▶ _Exercise_
Only the lines from the one containing "20: (358, 190, 0.72)" through the one containing "34: (365, 196, 0.72)" should be printed, exactly as they appear below, with both ends included.
--- Data supplied ---
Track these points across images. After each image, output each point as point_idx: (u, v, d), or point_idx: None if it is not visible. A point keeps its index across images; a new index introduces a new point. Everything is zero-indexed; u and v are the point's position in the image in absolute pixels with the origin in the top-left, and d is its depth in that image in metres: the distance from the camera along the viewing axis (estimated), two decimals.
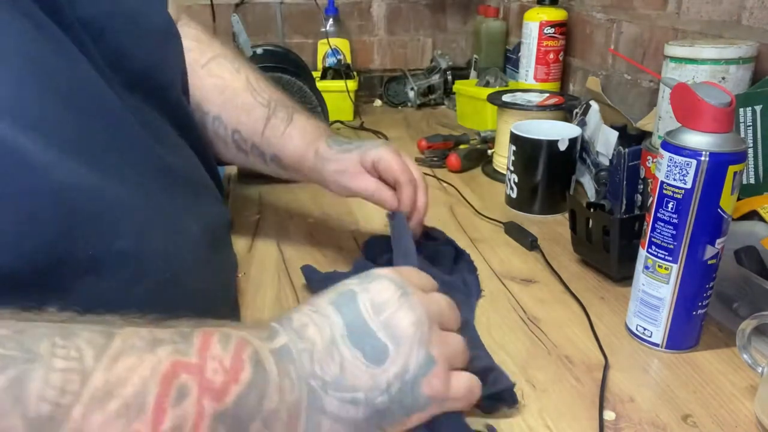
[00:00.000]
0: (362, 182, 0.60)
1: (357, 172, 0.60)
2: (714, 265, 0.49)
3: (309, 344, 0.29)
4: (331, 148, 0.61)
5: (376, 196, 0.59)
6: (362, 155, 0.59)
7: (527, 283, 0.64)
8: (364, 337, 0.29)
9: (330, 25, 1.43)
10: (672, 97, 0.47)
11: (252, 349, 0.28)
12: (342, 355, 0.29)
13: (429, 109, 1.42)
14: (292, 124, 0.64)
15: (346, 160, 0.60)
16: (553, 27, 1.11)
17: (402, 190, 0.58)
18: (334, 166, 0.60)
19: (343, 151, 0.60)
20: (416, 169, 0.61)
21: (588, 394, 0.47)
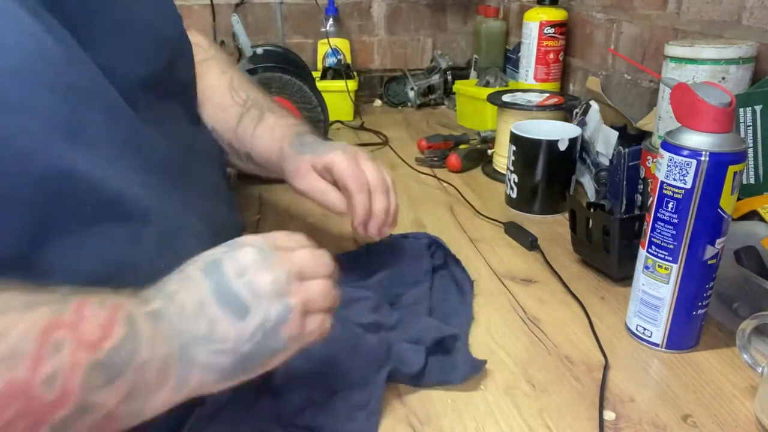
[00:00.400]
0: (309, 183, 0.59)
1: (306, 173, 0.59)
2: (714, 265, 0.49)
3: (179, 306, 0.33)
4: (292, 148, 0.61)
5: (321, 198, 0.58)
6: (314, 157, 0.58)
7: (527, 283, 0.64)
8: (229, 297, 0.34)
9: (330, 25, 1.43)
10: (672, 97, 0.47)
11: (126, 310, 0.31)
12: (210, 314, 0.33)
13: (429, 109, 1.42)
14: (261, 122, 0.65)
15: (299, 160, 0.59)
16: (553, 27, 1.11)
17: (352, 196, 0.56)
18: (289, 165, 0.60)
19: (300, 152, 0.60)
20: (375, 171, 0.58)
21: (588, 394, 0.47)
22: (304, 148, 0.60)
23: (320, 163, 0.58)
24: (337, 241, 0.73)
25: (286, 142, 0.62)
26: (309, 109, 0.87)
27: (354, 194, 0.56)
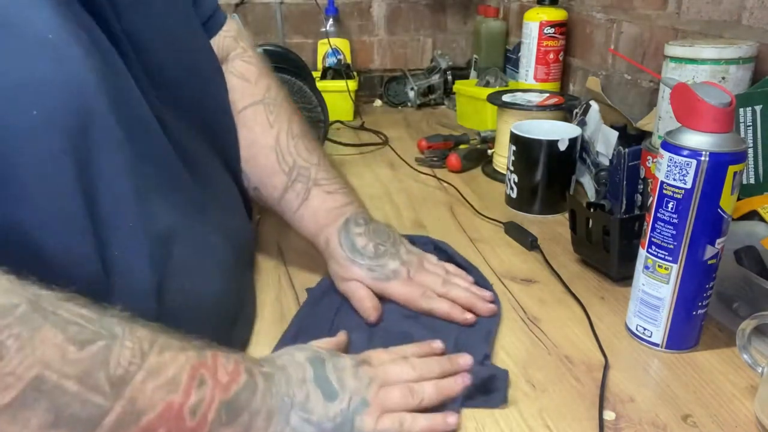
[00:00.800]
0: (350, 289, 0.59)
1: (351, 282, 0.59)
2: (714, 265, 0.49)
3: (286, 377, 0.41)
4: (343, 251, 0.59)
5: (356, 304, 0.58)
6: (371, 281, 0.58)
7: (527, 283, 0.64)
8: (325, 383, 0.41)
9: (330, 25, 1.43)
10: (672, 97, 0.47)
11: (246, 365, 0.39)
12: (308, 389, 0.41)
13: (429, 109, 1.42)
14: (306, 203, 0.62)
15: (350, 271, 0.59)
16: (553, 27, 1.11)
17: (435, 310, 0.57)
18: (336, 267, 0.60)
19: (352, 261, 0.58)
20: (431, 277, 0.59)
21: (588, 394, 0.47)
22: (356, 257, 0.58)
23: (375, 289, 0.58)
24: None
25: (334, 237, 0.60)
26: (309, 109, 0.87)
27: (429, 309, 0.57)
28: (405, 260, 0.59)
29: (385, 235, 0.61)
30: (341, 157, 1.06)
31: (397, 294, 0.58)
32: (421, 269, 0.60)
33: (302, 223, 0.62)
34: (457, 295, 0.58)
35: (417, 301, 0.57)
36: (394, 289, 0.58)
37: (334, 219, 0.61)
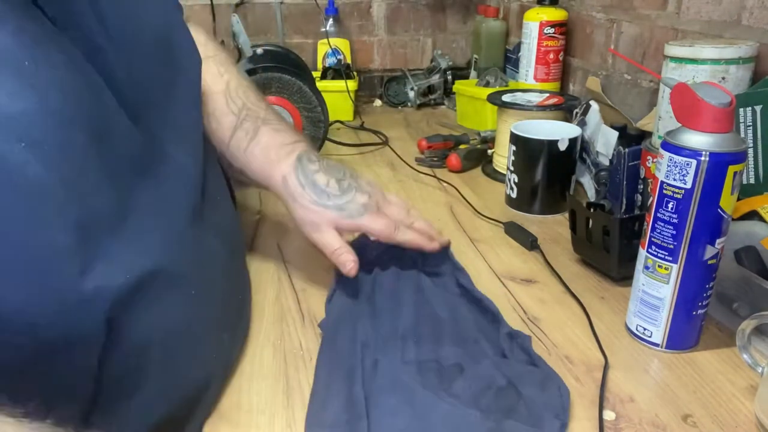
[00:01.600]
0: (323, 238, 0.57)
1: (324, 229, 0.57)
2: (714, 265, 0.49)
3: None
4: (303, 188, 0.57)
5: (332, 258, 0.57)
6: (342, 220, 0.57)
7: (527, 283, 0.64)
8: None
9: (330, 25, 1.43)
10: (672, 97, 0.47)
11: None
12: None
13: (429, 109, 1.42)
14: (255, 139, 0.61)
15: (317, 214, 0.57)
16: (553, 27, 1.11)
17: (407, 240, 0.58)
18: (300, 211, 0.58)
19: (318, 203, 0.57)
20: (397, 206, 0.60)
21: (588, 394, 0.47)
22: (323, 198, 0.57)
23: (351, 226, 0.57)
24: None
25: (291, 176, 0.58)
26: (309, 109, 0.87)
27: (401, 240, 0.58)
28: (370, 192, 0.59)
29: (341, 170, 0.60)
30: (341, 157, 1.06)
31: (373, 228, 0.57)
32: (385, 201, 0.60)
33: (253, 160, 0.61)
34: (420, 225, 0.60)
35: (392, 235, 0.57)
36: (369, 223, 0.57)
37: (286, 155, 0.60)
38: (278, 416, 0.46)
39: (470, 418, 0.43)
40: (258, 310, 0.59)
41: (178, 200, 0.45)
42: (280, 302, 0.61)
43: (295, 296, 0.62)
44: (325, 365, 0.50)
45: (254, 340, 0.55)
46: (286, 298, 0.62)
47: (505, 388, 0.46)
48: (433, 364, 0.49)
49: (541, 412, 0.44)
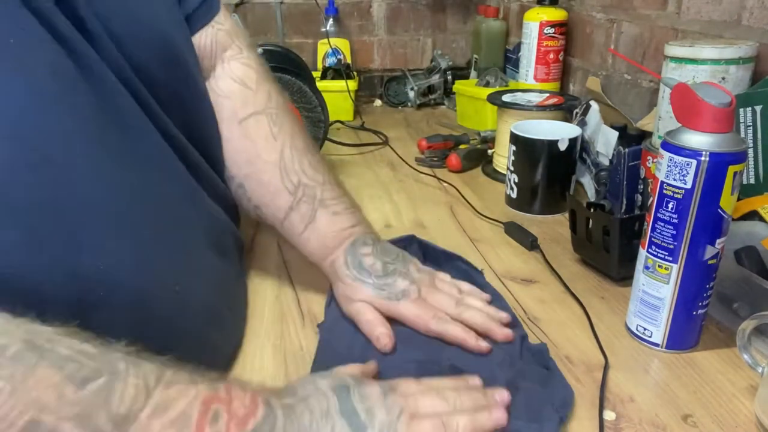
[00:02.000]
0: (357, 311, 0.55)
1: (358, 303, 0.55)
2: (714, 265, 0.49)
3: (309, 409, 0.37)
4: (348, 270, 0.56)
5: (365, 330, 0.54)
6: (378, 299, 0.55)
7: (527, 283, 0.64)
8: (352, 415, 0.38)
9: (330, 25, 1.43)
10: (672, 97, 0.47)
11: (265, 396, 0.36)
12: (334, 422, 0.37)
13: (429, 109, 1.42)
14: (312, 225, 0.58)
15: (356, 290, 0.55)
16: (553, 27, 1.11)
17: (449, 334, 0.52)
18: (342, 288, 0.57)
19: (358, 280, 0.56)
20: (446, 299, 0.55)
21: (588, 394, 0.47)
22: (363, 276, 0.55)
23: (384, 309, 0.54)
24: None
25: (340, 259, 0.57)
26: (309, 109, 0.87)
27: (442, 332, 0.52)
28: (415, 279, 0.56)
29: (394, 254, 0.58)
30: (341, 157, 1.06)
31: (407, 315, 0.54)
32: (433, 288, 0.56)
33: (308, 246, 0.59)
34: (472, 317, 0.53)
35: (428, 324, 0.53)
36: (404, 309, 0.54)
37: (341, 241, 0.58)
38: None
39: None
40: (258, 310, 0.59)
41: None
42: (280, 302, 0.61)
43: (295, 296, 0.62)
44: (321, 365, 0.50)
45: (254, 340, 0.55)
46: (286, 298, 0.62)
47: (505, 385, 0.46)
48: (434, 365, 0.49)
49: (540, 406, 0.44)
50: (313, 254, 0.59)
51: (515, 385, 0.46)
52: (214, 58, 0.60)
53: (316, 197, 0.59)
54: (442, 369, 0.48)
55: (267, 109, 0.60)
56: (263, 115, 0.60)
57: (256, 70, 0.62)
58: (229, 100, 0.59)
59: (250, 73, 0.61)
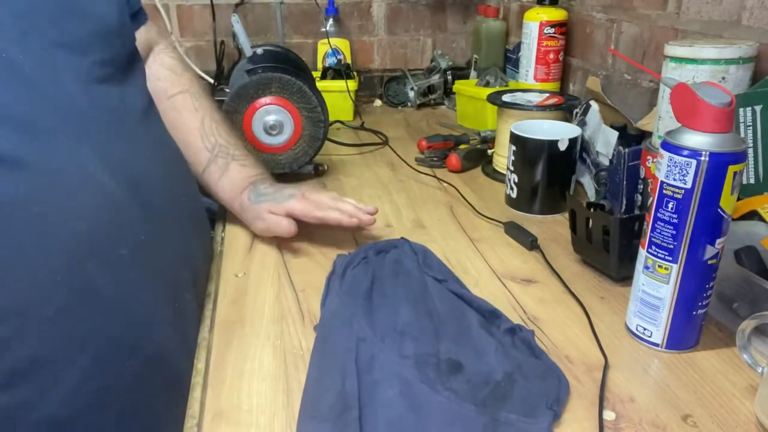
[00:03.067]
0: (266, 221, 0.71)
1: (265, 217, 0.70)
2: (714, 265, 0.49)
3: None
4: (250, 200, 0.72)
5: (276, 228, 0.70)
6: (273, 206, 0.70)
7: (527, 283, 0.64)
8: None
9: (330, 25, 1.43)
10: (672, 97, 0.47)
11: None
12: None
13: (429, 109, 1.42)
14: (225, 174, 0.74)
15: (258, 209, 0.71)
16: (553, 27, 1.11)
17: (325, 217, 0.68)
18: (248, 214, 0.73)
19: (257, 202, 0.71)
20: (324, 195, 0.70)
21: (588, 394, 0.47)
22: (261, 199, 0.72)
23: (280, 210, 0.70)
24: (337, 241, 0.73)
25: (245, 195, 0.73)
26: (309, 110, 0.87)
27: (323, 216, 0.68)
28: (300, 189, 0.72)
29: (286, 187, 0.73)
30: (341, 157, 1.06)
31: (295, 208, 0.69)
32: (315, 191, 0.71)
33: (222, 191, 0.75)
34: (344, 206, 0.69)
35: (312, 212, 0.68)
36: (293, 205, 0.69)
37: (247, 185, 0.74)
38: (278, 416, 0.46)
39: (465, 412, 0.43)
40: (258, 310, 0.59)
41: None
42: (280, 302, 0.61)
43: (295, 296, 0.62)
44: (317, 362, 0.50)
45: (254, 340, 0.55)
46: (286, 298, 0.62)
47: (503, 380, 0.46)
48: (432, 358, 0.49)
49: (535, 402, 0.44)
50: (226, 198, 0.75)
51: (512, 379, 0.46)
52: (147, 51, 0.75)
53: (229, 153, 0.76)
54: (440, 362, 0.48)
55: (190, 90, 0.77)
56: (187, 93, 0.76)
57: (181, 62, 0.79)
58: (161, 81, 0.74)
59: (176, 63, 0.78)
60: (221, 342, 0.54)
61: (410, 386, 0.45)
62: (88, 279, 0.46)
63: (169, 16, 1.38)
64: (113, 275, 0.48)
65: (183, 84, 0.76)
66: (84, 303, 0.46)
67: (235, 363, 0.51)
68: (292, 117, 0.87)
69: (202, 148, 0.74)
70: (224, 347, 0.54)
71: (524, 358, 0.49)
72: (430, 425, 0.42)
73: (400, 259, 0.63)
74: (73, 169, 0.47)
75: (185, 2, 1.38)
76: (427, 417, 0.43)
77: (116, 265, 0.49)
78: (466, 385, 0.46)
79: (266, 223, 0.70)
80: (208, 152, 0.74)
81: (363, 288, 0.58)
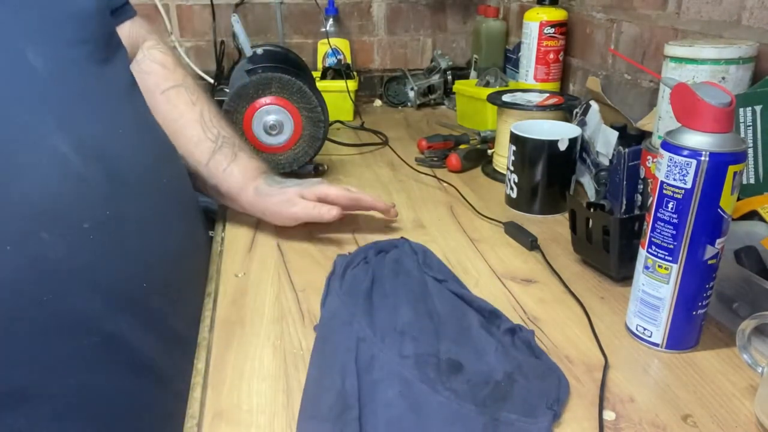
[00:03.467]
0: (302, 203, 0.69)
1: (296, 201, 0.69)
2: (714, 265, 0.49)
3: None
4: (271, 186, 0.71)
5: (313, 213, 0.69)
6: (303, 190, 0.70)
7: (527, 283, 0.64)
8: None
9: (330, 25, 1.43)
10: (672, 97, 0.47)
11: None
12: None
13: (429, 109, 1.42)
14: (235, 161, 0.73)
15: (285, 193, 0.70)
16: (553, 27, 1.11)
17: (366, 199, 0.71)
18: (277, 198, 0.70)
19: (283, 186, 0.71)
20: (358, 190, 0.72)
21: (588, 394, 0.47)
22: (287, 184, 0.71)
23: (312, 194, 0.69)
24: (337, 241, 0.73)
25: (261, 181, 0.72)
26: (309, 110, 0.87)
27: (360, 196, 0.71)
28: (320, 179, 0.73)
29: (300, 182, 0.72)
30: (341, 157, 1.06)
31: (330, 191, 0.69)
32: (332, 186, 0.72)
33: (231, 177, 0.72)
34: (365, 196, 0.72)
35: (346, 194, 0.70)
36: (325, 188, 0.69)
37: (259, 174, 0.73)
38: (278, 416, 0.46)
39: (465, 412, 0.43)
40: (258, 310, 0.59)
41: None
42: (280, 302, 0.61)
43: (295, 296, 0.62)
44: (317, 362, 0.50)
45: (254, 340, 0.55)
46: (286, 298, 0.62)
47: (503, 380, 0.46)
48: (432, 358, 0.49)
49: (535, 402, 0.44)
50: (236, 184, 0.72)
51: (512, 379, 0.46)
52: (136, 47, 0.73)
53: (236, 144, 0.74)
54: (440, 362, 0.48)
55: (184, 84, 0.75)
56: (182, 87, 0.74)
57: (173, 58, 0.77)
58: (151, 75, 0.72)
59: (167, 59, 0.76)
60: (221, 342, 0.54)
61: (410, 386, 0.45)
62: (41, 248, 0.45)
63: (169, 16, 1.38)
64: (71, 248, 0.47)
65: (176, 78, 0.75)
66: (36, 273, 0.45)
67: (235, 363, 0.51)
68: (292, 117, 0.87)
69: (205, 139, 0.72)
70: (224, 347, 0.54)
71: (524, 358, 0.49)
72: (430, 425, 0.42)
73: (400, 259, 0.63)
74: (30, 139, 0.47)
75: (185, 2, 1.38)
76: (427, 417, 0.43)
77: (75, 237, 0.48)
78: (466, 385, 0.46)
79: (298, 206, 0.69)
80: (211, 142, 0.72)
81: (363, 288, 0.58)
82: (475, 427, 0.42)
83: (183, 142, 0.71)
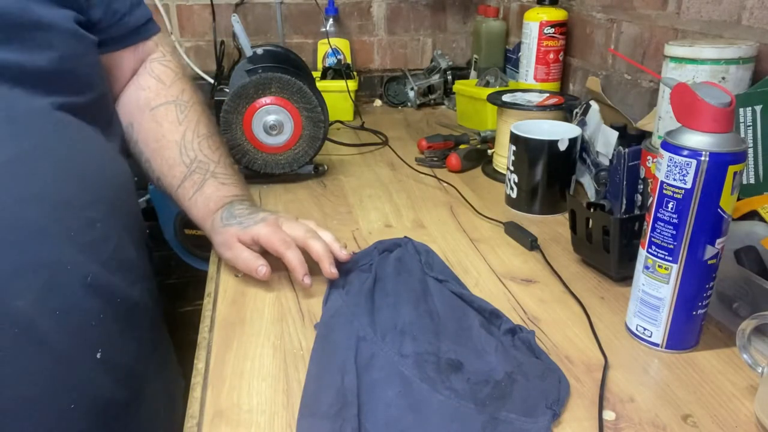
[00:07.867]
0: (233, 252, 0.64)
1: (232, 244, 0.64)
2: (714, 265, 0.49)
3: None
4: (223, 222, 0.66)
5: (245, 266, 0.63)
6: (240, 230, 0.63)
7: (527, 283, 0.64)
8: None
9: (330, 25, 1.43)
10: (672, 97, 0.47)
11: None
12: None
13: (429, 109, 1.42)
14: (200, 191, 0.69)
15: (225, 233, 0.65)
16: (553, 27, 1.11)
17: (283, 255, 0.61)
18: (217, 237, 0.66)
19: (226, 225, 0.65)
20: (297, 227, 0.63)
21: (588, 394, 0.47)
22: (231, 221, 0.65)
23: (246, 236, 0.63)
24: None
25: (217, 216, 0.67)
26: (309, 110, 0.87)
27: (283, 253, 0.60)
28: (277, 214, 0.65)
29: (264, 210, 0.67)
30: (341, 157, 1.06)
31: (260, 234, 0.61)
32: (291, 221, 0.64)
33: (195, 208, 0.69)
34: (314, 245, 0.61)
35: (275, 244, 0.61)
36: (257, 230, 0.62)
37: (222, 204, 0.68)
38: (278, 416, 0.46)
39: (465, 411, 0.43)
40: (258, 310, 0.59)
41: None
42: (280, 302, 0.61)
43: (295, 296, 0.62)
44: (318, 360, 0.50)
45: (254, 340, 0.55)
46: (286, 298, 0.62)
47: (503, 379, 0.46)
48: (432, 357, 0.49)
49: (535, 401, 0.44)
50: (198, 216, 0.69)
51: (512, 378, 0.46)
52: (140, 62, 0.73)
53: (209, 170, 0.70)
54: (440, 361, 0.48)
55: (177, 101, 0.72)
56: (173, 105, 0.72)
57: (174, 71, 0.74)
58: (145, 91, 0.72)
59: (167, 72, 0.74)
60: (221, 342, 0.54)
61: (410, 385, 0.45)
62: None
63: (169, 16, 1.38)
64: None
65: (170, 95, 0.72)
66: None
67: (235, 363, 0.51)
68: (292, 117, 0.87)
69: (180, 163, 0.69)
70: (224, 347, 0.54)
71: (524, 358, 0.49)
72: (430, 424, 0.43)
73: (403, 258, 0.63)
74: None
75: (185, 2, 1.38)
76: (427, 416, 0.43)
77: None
---
▶ _Answer to the exercise_
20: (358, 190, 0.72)
21: (588, 394, 0.47)
22: (287, 184, 0.71)
23: (312, 194, 0.69)
24: (337, 241, 0.73)
25: (261, 181, 0.72)
26: (309, 110, 0.87)
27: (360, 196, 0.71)
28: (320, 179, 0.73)
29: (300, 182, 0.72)
30: (341, 157, 1.06)
31: (330, 191, 0.69)
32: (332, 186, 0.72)
33: (231, 177, 0.72)
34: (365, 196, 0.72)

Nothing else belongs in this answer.